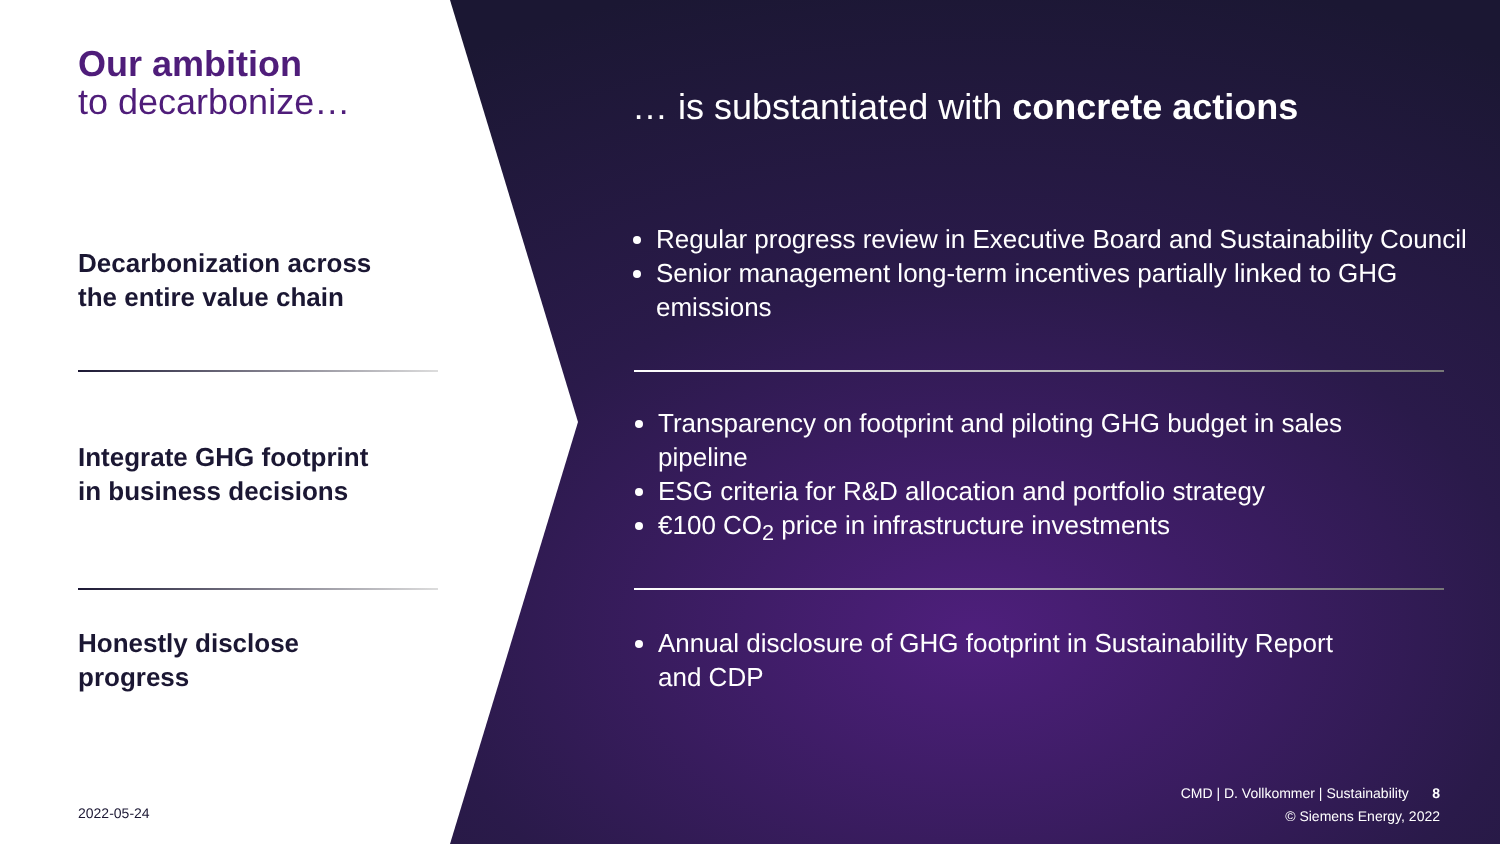Our ambition
to decarbonize…
… is substantiated with concrete actions
Decarbonization across
the entire value chain
Integrate GHG footprint
in business decisions
Honestly disclose
progress
Regular progress review in Executive Board and Sustainability Council
Senior management long-term incentives partially linked to GHG emissions
Transparency on footprint and piloting GHG budget in sales pipeline
ESG criteria for R&D allocation and portfolio strategy
€100 CO<sub>2</sub> price in infrastructure investments
Annual disclosure of GHG footprint in Sustainability Report and CDP
2022-05-24
CMD | D. Vollkommer | Sustainability 8
© Siemens Energy, 2022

──────

— What you are asked to do —
The answer must be every line from the records above that contains "Sustainability".

— Task result —
Regular progress review in Executive Board and Sustainability Council
Annual disclosure of GHG footprint in Sustainability Report and CDP
CMD | D. Vollkommer | Sustainability 8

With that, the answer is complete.